### Exercise goal
The reply to the records below should contain exactly the lines from the line with "right ankle: (1516, 822)" through the line with "right knee: (1573, 810)", and nothing besides.

### Source information
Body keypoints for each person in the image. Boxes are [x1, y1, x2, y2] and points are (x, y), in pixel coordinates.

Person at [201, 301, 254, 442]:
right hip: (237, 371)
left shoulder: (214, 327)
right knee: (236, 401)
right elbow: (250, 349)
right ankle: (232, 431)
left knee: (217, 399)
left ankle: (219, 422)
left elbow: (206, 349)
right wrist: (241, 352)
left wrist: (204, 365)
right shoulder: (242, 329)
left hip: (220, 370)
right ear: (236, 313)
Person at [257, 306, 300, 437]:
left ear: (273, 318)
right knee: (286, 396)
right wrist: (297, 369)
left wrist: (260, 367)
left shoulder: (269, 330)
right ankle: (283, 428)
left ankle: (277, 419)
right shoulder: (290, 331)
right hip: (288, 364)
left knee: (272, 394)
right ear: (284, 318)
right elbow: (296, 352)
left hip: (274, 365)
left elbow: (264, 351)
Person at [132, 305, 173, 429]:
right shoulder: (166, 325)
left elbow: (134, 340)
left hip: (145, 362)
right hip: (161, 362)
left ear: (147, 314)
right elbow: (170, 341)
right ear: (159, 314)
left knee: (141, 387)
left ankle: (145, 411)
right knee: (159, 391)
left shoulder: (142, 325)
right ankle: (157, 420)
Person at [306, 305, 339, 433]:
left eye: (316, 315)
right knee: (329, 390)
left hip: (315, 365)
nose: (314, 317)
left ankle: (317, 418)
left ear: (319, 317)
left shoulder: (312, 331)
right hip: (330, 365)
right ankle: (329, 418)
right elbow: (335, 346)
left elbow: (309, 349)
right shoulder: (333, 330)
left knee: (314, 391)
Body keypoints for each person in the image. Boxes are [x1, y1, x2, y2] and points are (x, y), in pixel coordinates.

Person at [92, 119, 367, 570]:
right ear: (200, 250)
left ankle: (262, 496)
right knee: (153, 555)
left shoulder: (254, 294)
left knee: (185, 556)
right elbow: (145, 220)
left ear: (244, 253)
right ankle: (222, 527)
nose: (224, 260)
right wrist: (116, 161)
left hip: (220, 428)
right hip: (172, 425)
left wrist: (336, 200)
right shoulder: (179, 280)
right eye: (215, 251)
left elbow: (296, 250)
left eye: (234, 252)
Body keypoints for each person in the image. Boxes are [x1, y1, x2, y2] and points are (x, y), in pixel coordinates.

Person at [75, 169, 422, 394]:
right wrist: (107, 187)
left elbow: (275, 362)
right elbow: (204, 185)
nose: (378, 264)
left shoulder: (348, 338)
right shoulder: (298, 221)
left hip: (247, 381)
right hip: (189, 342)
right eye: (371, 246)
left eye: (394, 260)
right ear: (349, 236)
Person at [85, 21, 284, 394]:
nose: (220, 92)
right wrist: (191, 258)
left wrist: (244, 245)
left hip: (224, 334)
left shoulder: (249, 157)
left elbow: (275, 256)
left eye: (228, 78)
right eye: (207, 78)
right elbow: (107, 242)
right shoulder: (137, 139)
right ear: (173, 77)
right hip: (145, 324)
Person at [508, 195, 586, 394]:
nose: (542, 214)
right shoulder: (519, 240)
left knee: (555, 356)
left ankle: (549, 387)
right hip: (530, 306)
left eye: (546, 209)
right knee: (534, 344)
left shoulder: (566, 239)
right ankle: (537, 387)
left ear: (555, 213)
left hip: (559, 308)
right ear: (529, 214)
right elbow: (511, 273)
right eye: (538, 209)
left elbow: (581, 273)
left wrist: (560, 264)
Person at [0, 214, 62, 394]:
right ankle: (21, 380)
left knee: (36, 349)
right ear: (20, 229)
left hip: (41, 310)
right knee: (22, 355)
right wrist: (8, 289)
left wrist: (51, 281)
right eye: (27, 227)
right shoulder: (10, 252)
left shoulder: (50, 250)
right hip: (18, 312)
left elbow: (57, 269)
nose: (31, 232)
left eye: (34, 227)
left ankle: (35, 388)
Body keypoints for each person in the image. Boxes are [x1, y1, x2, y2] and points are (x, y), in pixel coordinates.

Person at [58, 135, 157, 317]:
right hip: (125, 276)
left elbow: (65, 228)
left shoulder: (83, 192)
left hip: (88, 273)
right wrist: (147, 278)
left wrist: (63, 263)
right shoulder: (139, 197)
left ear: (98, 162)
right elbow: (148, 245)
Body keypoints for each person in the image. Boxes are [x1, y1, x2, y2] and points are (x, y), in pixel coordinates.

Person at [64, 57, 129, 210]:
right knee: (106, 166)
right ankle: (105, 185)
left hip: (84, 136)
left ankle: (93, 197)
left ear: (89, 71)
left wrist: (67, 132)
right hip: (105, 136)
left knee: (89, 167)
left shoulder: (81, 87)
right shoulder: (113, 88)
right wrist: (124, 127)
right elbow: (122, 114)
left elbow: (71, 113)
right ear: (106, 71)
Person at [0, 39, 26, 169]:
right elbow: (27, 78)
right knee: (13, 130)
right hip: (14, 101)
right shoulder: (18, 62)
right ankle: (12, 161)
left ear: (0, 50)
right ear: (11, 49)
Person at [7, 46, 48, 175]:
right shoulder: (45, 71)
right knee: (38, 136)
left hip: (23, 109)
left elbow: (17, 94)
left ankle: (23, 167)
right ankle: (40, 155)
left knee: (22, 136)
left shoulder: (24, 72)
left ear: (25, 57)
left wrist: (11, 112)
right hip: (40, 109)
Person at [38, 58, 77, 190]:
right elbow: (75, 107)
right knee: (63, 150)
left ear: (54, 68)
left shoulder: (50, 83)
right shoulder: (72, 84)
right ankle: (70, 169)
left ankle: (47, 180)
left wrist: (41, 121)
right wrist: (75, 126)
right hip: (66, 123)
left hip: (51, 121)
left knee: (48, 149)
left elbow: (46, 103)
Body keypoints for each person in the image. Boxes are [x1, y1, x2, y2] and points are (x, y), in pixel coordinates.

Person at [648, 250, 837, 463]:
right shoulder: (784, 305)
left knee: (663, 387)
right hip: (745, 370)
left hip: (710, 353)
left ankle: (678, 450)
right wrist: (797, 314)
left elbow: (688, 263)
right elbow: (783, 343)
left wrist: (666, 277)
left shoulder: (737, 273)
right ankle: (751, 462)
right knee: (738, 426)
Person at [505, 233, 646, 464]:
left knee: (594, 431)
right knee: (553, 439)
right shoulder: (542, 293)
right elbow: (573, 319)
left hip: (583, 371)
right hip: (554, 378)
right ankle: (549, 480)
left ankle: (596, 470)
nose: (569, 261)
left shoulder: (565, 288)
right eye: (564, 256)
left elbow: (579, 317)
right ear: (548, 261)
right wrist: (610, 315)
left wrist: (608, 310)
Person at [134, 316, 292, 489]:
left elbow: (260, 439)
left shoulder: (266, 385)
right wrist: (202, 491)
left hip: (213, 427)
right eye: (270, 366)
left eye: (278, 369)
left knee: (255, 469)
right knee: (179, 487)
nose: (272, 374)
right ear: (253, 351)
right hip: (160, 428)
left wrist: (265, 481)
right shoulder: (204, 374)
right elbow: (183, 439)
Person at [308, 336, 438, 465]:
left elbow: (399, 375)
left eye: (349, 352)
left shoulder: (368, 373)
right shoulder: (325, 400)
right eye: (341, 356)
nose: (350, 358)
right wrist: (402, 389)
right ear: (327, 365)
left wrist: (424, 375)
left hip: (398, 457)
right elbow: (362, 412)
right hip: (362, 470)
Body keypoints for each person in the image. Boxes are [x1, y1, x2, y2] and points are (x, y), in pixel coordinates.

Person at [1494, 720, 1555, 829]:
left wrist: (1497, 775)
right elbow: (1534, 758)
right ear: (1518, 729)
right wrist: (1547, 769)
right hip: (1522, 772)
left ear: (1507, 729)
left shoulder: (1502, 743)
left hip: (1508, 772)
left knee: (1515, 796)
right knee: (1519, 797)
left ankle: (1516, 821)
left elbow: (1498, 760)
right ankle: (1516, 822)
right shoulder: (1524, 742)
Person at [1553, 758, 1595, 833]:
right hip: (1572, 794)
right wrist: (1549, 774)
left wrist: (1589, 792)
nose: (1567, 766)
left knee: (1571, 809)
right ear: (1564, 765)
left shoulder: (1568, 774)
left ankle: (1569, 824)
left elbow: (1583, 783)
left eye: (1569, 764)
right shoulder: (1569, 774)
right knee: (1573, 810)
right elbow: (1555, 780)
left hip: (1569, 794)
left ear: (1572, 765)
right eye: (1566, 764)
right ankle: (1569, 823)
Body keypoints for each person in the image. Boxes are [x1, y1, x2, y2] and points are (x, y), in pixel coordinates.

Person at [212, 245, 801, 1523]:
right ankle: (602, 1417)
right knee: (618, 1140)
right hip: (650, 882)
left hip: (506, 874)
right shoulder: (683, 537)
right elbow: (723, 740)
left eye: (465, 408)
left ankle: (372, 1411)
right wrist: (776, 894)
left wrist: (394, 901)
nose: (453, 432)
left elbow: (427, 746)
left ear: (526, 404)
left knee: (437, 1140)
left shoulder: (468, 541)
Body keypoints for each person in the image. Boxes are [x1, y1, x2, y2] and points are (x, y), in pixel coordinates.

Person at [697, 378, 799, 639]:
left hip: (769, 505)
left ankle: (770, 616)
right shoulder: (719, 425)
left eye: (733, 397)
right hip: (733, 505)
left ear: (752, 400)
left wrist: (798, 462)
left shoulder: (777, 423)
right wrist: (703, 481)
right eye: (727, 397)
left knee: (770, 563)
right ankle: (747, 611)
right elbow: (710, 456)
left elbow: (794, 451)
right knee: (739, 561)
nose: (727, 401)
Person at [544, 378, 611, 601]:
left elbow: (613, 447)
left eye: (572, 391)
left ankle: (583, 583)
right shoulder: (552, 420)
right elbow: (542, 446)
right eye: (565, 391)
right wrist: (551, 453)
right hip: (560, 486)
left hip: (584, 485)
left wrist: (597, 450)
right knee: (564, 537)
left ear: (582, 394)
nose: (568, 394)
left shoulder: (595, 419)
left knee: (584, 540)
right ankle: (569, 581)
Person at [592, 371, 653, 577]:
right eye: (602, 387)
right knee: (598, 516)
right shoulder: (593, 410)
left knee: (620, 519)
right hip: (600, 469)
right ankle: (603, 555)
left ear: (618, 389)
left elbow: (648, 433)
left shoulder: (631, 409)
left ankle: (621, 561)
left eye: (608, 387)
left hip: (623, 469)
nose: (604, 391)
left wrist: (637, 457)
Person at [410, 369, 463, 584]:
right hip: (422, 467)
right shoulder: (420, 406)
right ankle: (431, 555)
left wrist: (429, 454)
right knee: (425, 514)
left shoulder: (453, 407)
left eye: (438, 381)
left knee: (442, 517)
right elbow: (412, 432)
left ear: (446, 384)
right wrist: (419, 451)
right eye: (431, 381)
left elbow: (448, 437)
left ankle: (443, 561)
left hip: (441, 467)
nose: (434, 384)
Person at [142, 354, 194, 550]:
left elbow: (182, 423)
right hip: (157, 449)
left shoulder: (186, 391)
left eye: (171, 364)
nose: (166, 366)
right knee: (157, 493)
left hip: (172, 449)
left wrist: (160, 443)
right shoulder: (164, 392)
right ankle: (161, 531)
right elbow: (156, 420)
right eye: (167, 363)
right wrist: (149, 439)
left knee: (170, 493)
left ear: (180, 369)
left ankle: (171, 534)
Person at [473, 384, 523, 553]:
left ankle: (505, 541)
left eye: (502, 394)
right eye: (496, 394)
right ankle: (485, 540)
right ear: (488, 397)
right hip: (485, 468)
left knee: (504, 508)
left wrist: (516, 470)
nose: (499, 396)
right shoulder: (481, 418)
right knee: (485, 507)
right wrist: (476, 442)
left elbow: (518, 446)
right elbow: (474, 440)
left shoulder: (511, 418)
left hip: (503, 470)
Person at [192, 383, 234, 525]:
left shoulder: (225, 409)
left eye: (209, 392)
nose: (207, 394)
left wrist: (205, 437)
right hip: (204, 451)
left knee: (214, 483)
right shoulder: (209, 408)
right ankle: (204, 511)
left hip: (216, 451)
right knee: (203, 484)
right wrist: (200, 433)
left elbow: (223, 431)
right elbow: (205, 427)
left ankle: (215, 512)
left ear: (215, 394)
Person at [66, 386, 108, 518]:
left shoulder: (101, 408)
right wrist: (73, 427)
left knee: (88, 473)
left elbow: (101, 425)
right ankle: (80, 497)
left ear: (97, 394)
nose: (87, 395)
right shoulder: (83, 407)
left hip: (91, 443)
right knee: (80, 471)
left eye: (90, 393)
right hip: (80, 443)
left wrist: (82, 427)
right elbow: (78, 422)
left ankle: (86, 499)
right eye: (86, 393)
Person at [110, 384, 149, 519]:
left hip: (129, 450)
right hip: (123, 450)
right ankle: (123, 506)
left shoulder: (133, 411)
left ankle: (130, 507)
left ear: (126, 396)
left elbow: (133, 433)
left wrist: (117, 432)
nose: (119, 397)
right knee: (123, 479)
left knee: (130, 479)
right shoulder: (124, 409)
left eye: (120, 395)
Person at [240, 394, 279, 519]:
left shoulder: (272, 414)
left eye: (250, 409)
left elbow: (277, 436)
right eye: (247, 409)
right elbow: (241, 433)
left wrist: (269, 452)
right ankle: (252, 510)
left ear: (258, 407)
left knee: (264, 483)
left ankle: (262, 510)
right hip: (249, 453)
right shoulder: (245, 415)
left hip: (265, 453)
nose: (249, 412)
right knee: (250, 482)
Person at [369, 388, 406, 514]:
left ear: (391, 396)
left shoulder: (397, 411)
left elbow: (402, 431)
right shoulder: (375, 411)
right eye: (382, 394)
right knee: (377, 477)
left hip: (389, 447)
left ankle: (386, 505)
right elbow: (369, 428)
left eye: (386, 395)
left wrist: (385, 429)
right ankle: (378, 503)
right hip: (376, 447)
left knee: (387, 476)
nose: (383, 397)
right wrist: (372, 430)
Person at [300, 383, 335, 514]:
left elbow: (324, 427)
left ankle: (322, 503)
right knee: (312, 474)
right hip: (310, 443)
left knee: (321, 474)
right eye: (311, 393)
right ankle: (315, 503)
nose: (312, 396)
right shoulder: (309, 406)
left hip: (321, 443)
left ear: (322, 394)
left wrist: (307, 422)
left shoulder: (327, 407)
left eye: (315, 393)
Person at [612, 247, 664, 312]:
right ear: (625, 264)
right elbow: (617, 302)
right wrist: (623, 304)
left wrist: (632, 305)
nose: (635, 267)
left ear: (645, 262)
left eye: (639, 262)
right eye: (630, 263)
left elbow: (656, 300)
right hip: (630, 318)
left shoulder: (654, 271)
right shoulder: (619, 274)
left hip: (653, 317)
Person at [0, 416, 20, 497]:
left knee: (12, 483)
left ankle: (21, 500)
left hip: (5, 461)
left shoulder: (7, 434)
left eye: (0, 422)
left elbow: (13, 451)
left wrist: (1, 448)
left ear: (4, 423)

### Response
right ankle: (1516, 822)
right shoulder: (1524, 742)
Person at [1553, 758, 1595, 833]:
right hip: (1572, 794)
right wrist: (1549, 774)
left wrist: (1589, 792)
nose: (1567, 766)
left knee: (1571, 809)
right ear: (1564, 765)
left shoulder: (1568, 774)
left ankle: (1569, 824)
left elbow: (1583, 783)
left eye: (1569, 764)
right shoulder: (1569, 774)
right knee: (1573, 810)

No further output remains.